Astigmatism control after PK is complicated and should be decided on a case by case basis. Selecting a larger graft size (more than 8 mm) during keratoplasty might enhance the predictability due to removing thin cornea and placing the host junction outside the flap.

Eighteen patients attended the final follow-up, whereas four were lost to follow-up after 12 months of Femto-LASIK, and their data was not available. In the long run, seven patients required spectacles or contact lenses to enhance their vision, and one patient had to undergo relaxing incisions and compression sutures due to high astigmatism. Nevertheless, despite these issues, the long-term results demonstrated an improvement in UDVA, CDVA, SE, and astigmatism compared to the preoperative values, although the efficacy of the surgery was lower than that in the short-term follow-up.

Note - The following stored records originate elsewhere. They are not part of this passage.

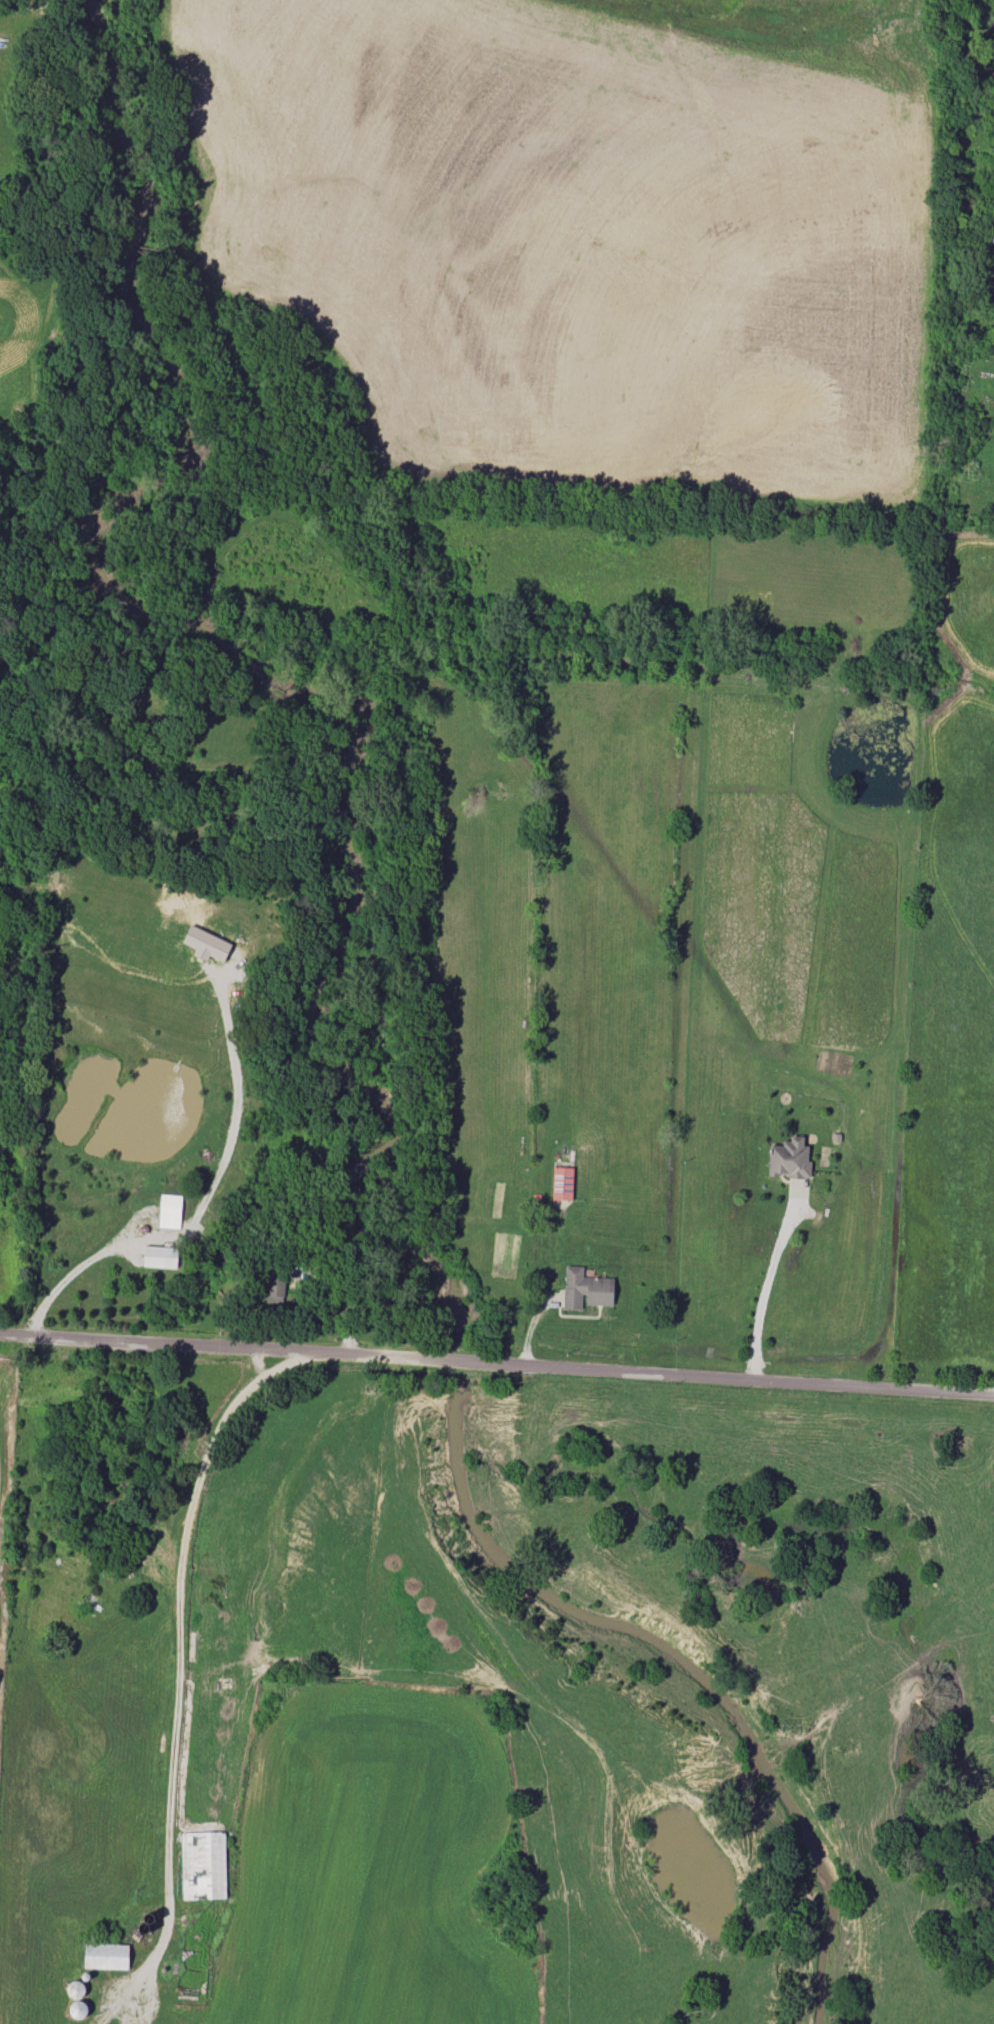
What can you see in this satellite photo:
crop: (589, 231)
building: (206, 942)
building: (789, 1158)
building: (561, 1183)
road: (202, 1202)
building: (169, 1211)
building: (159, 1256)
road: (768, 1279)
building: (585, 1289)
road: (496, 1358)
road: (179, 1639)
crop: (372, 1858)
building: (105, 1956)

The study has a limitation that should be considered when interpreting the results, namely the small sample size and the fact that 4 patients were lost to follow-up. However, the strength of the present study includes report of the long-term refractive outcomes after femto-LASIK in patients with ametropia after PK.

In summary, Despite the short-term outcome indicated that femo-LASIK was effective for correction of post-keratoplasty ametropia during short-term period, a notable regression in its effect was observed in the long-term follow-up. Therefore, further long-term studies, including a larger number of patients, are necessary to evaluate the efficacy of this surgical procedure.